| TO DO |
From the records below, extract only the lines running from the line with "matka zemřela, když" to the line with "až kněz, který", both lines included, reproducing them exactly.

| Records excerpted from a collection |
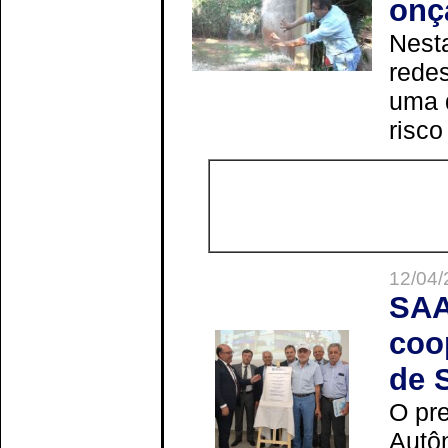
onç
Nesta
redes
uma 
risco
12/04/
SAA
coo
de 
O pre
Autô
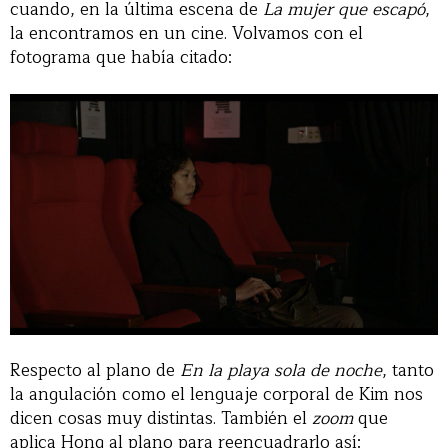
cuando, en la última escena de
La mujer que escapó
,
la encontramos en un cine. Volvamos con el
fotograma que había citado:
Respecto al plano de
En la playa sola de noche
, tanto
la angulación como el lenguaje corporal de Kim nos
dicen cosas muy distintas. También el
zoom
que
aplica Hong al plano para reencuadrarlo así:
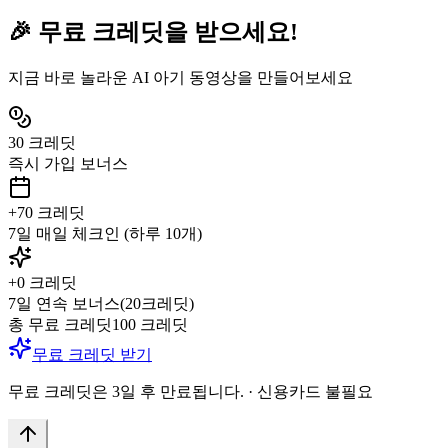
🎉 무료 크레딧을 받으세요!
지금 바로 놀라운 AI 아기 동영상을 만들어보세요
30
크레딧
즉시 가입 보너스
+
70
크레딧
7일 매일 체크인 (하루 10개)
+
0
크레딧
7일 연속 보너스(20크레딧)
총 무료 크레딧
100
크레딧
무료 크레딧 받기
무료 크레딧은 3일 후 만료됩니다.
·
신용카드 불필요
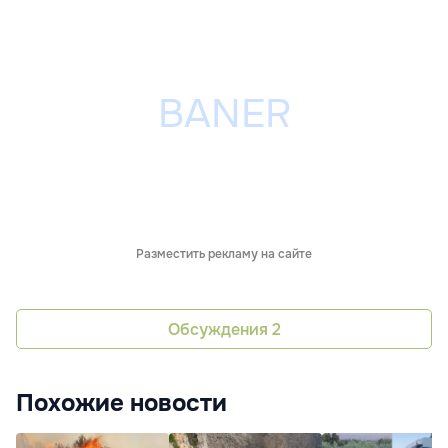
Разместить рекламу на сайте
Обсуждения
2
Похожие новости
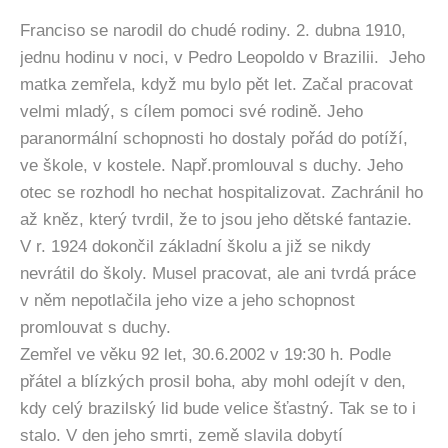
Franciso se narodil do chudé rodiny. 2. dubna 1910,
jednu hodinu v noci, v Pedro Leopoldo v Brazilii. Jeho
matka zemřela, když mu bylo pět let. Začal pracovat
velmi mladý, s cílem pomoci své rodině. Jeho
paranormální schopnosti ho dostaly pořád do potíží,
ve škole, v kostele. Např.promlouval s duchy. Jeho
otec se rozhodl ho nechat hospitalizovat. Zachránil ho
až kněz, který tvrdil, že to jsou jeho dětské fantazie.
V r. 1924 dokončil základní školu a již se nikdy
nevrátil do školy. Musel pracovat, ale ani tvrdá práce
v něm nepotlačila jeho vize a jeho schopnost
promlouvat s duchy.
Zemřel ve věku 92 let, 30.6.2002 v 19:30 h. Podle
přátel a blízkých prosil boha, aby mohl odejít v den,
kdy celý brazilský lid bude velice šťastný. Tak se to i
stalo. V den jeho smrti, země slavila dobytí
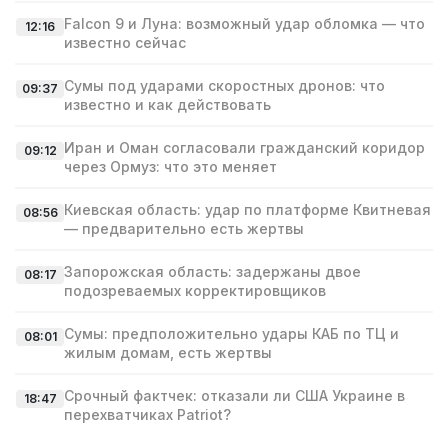
Falcon 9 и Луна: возможный удар обломка — что
12:16
известно сейчас
Сумы под ударами скоростных дронов: что
09:37
известно и как действовать
Иран и Оман согласовали гражданский коридор
09:12
через Ормуз: что это меняет
Киевская область: удар по платформе Квитневая
08:56
— предварительно есть жертвы
Запорожская область: задержаны двое
08:17
подозреваемых корректировщиков
Сумы: предположительно удары КАБ по ТЦ и
08:01
жилым домам, есть жертвы
Срочный фактчек: отказали ли США Украине в
18:47
перехватчиках Patriot?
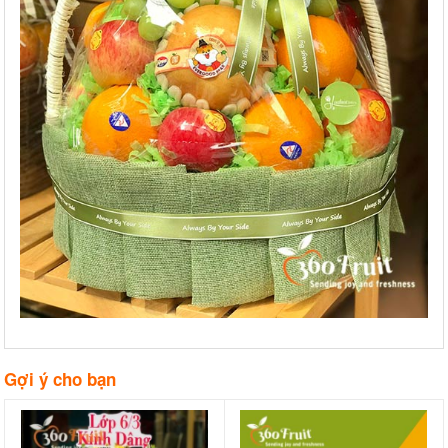
Gợi ý cho bạn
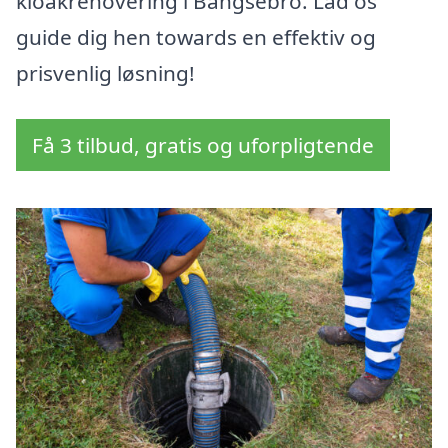
kloakrenovering i Bangsebro. Lad os
guide dig hen towards en effektiv og
prisvenlig løsning!
Få 3 tilbud, gratis og uforpligtende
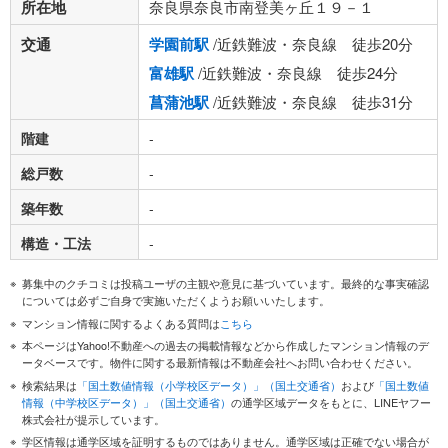
所在地
奈良県奈良市南登美ヶ丘１９－１
交通
学園前駅
/近鉄難波・奈良線 徒歩20分
富雄駅
/近鉄難波・奈良線 徒歩24分
菖蒲池駅
/近鉄難波・奈良線 徒歩31分
階建
-
総戸数
-
築年数
-
構造・工法
-
募集中のクチコミは投稿ユーザの主観や意見に基づいています。最終的な事実確認
については必ずご自身で実施いただくようお願いいたします。
マンション情報に関するよくある質問は
こちら
本ページはYahoo!不動産への過去の掲載情報などから作成したマンション情報のデ
ータベースです。物件に関する最新情報は不動産会社へお問い合わせください。
検索結果は
「国土数値情報（小学校区データ）」（国土交通省）
および
「国土数値
情報（中学校区データ）」（国土交通省）
の通学区域データをもとに、LINEヤフー
株式会社が提示しています。
学区情報は通学区域を証明するものではありません。通学区域は正確でない場合が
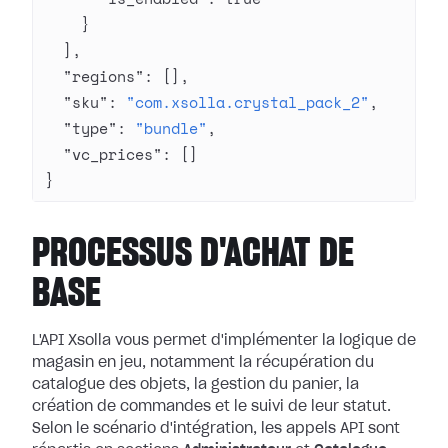
    }
  ],
  "regions"
: [],
  "sku"
: 
"com.xsolla.crystal_pack_2"
,
  "type"
: 
"bundle"
,
  "vc_prices"
: []
}
PROCESSUS D'ACHAT DE
BASE
L'API Xsolla vous permet d'implémenter la logique de
magasin en jeu, notamment la récupération du
catalogue des objets, la gestion du panier, la
création de commandes et le suivi de leur statut.
Selon le scénario d'intégration, les appels API sont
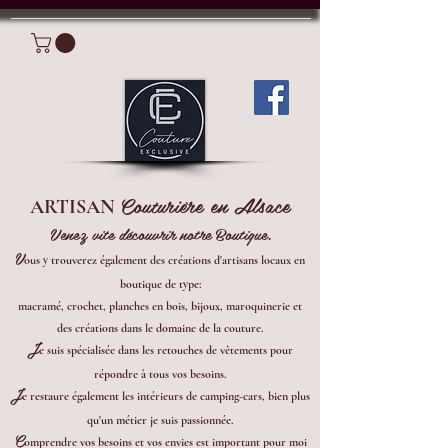
Connexion
Couturière en Alsace
ARTISAN
Venez vite découvrir notre Boutique.
V
ous y trouverez également des créations d'artisans locaux en
boutique de type:
macramé, crochet, planches en bois, bijoux, maroquinerie et
des créations dans le domaine de la couture.
J
e suis spécialisée dans les retouches de vêtements pour
répondre à tous vos besoins.
J
e restaure également les intérieurs de camping-cars, bien plus
qu'un métier je suis passionnée.
C
omprendre vos besoins et vos envies est important pour moi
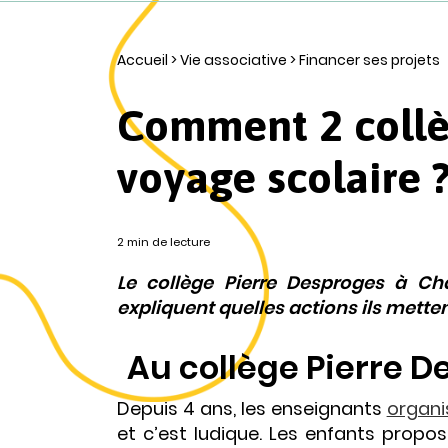
Accueil
>
Vie associative
>
Financer ses projets
Comment 2 collè
voyage scolaire 
2 min de lecture
Le collège Pierre Desproges à Ch
expliquent quelles actions ils mette
Au collège Pierre D
Depuis 4 ans, les enseignants
organi
et c’est ludique. Les enfants propos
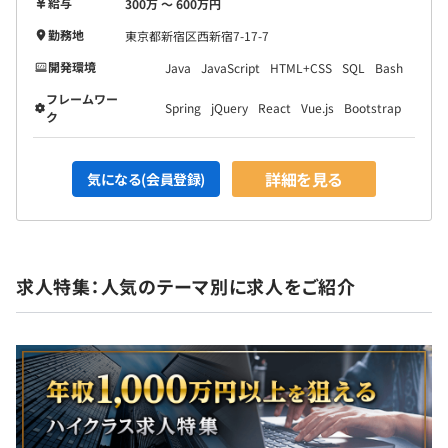
給与
300万 〜 600万円
勤務地
東京都新宿区西新宿7-17-7
開発環境
Java
JavaScript
HTML+CSS
SQL
Bash
フレームワー
Spring
jQuery
React
Vue.js
Bootstrap
ク
詳細を見る
気になる(会員登録)
求人特集：人気のテーマ別に求人をご紹介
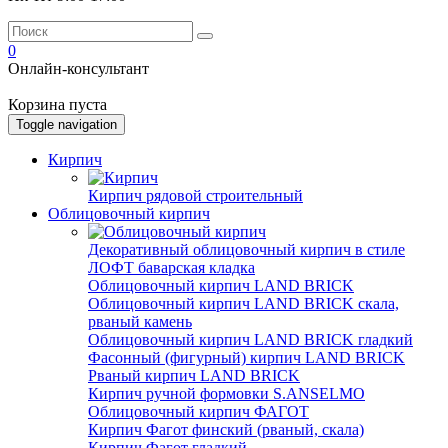
0
Онлайн-консультант
Корзина пуста
Toggle navigation
Кирпич
Кирпич рядовой строительный
Облицовочный кирпич
Декоративный облицовочный кирпич в стиле
ЛОФТ баварская кладка
Облицовочный кирпич LAND BRICK
Облицовочный кирпич LAND BRICK скала,
рваный камень
Облицовочный кирпич LAND BRICK гладкий
Фасонный (фигурный) кирпич LAND BRICK
Рваный кирпич LAND BRICK
Кирпич ручной формовки S.ANSELMO
Облицовочный кирпич ФАГОТ
Кирпич Фагот финский (рваный, скала)
Кирпич Фагот гладкий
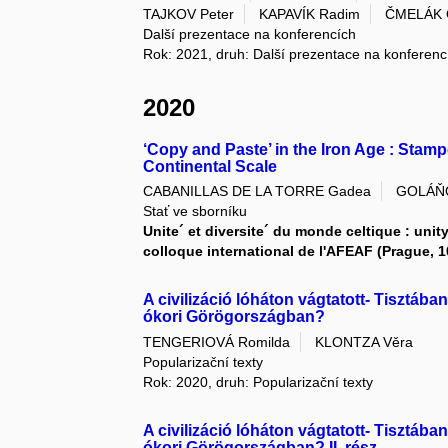
TAJKOV Peter
KAPAVÍK Radim
ČMELÁK 
Další prezentace na konferencích
Rok: 2021, druh: Další prezentace na konferenc
2020
‘Copy and Paste’ in the Iron Age : Stam
Continental Scale
CABANILLAS DE LA TORRE Gadea
GOLÁŇO
Stať ve sborníku
Unite´ et diversite´ du monde celtique : unity
colloque international de l'AFEAF (Prague, 1
A civilizáció lóháton vágtatott- Tisztáb
ókori Görögországban?
TENGERIOVÁ Romilda
KLONTZA Věra
Popularizační texty
Rok: 2020, druh: Popularizační texty
A civilizáció lóháton vágtatott- Tisztáb
ókori Görögországban? II. rész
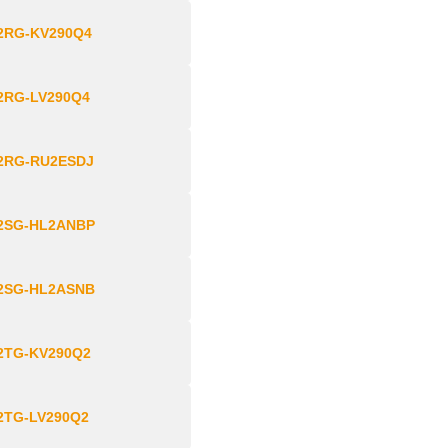
2RG-KV290Q4
2RG-LV290Q4
2RG-RU2ESDJ
2SG-HL2ANBP
2SG-HL2ASNB
2TG-KV290Q2
2TG-LV290Q2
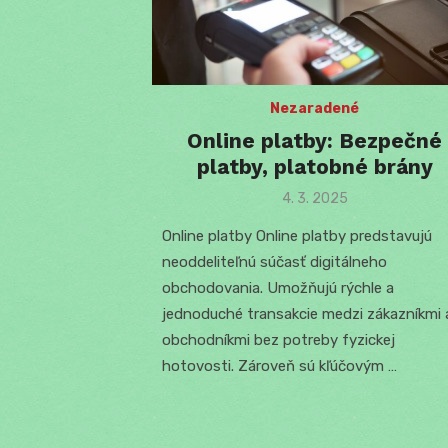
Nezaradené
Online platby: Bezpečné
platby, platobné brány
Posted
4. 3. 2025
on
Online platby Online platby predstavujú
neoddeliteľnú súčasť digitálneho
obchodovania. Umožňujú rýchle a
jednoduché transakcie medzi zákazníkmi 
obchodníkmi bez potreby fyzickej
hotovosti. Zároveň sú kľúčovým …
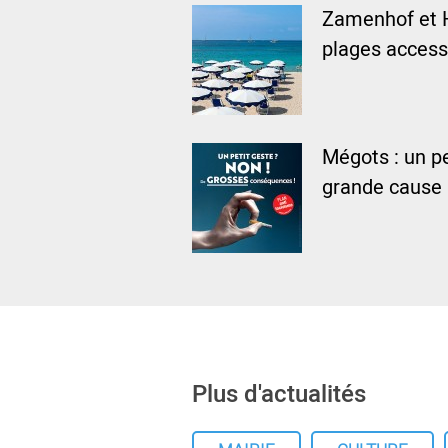
Zamenhof et 
plages access
Mégots : un pe
grande cause
Plus d'actualités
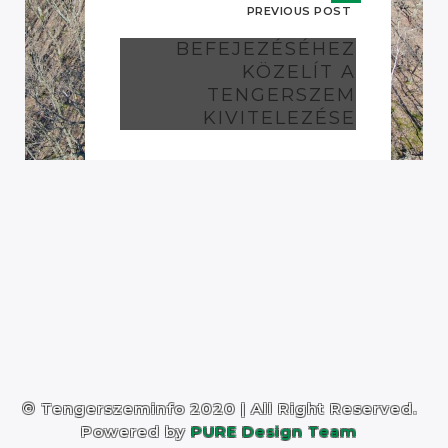
PREVIOUS POST
BEFEJEZÉSÉHEZ
KÖZELÍT A
TENGERSZEM
KIVITELEZÉSE
© Tengerszeminfo 2020 | All Right Reserved.
Powered by
PURE Design Team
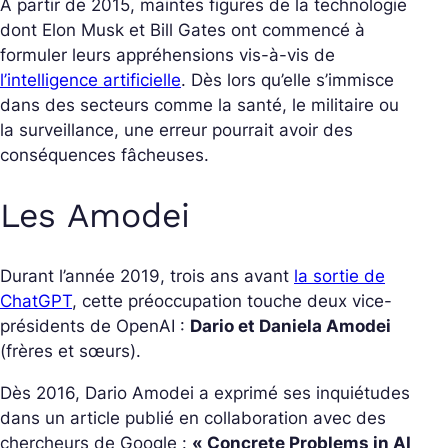
À partir de 2015, maintes figures de la technologie
dont Elon Musk et Bill Gates ont commencé à
formuler leurs appréhensions vis-à-vis de
l’intelligence artificielle
. Dès lors qu’elle s’immisce
dans des secteurs comme la santé, le militaire ou
la surveillance, une erreur pourrait avoir des
conséquences fâcheuses.
Les Amodei
Durant l’année 2019, trois ans avant
la sortie de
ChatGPT
, cette préoccupation touche deux vice-
présidents de OpenAI :
Dario et Daniela Amodei
(frères et sœurs).
Dès 2016, Dario Amodei a exprimé ses inquiétudes
dans un article publié en collaboration avec des
chercheurs de Google :
« Concrete Problems in AI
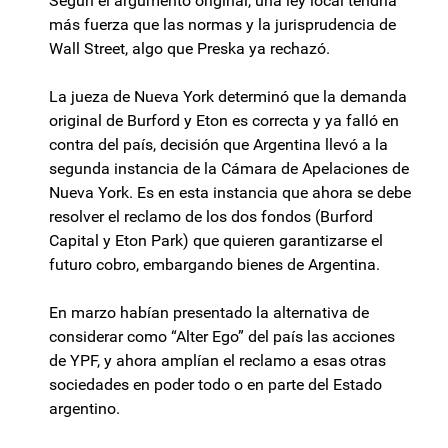
Según el argumento original, una ley local tendría
más fuerza que las normas y la jurisprudencia de
Wall Street, algo que Preska ya rechazó.
La jueza de Nueva York determinó que la demanda
original de Burford y Eton es correcta y ya falló en
contra del país, decisión que Argentina llevó a la
segunda instancia de la Cámara de Apelaciones de
Nueva York. Es en esta instancia que ahora se debe
resolver el reclamo de los dos fondos (Burford
Capital y Eton Park) que quieren garantizarse el
futuro cobro, embargando bienes de Argentina.
En marzo habían presentado la alternativa de
considerar como “Alter Ego” del país las acciones
de YPF, y ahora amplían el reclamo a esas otras
sociedades en poder todo o en parte del Estado
argentino.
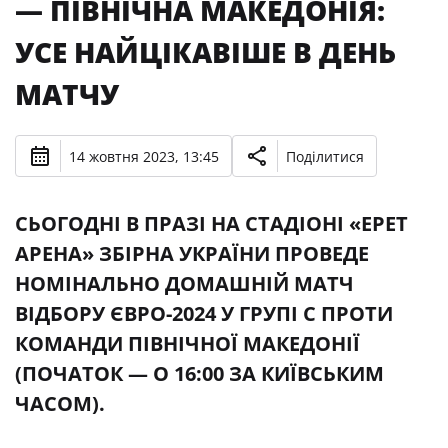
— ПІВНІЧНА МАКЕДОНІЯ:
УСЕ НАЙЦІКАВІШЕ В ДЕНЬ
МАТЧУ
14 жовтня 2023, 13:45
Поділитися
СЬОГОДНІ В ПРАЗІ НА СТАДІОНІ «EPET
АРЕНА» ЗБІРНА УКРАЇНИ ПРОВЕДЕ
НОМІНАЛЬНО ДОМАШНІЙ МАТЧ
ВІДБОРУ ЄВРО-2024 У ГРУПІ С ПРОТИ
КОМАНДИ ПІВНІЧНОЇ МАКЕДОНІЇ
(ПОЧАТОК — О 16:00 ЗА КИЇВСЬКИМ
ЧАСОМ).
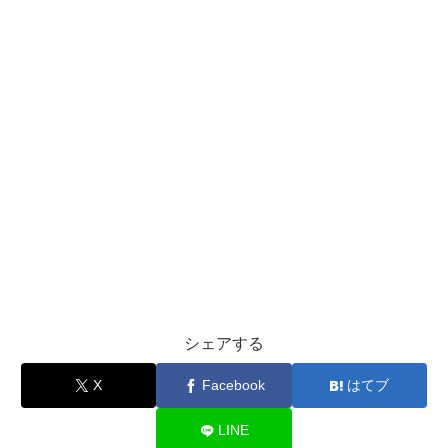
シェアする
X
Facebook
はてブ
LINE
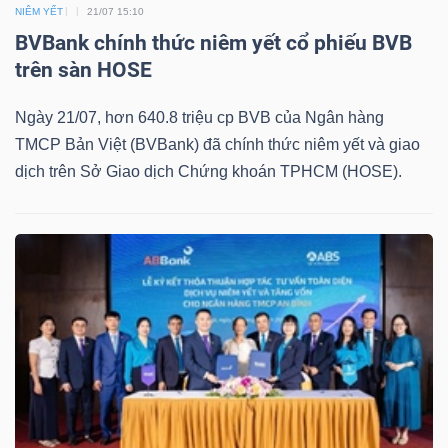
NIÊM YẾT
21/07 15:10
Bài
BVBank chính thức niêm yết cổ phiếu BVB
viết
trên sàn HOSE
của
Ngày 21/07, hơn 640.8 triệu cp BVB của Ngân hàng
tác
TMCP Bản Việt (BVBank) đã chính thức niêm yết và giao
giả
dịch trên Sở Giao dịch Chứng khoán TPHCM (HOSE).
(-)
Báo
cáo
phân
tích
(-)
Thuật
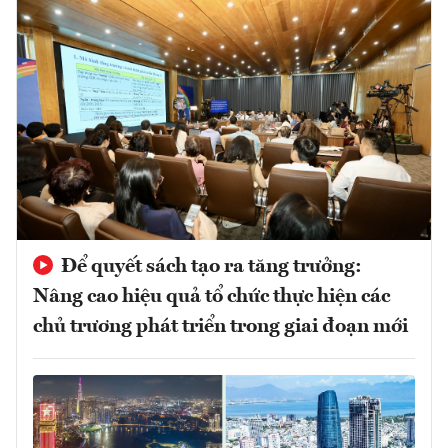
Để quyết sách tạo ra tăng trưởng:
Nâng cao hiệu quả tổ chức thực hiện các
chủ trương phát triển trong giai đoạn mới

| SOLUTION |
matka zemřela, když mu bylo pět let. Začal pracovat
velmi mladý, s cílem pomoci své rodině. Jeho
paranormální schopnosti ho dostaly pořád do potíží,
ve škole, v kostele. Např.promlouval s duchy. Jeho
otec se rozhodl ho nechat hospitalizovat. Zachránil ho
až kněz, který tvrdil, že to jsou jeho dětské fantazie.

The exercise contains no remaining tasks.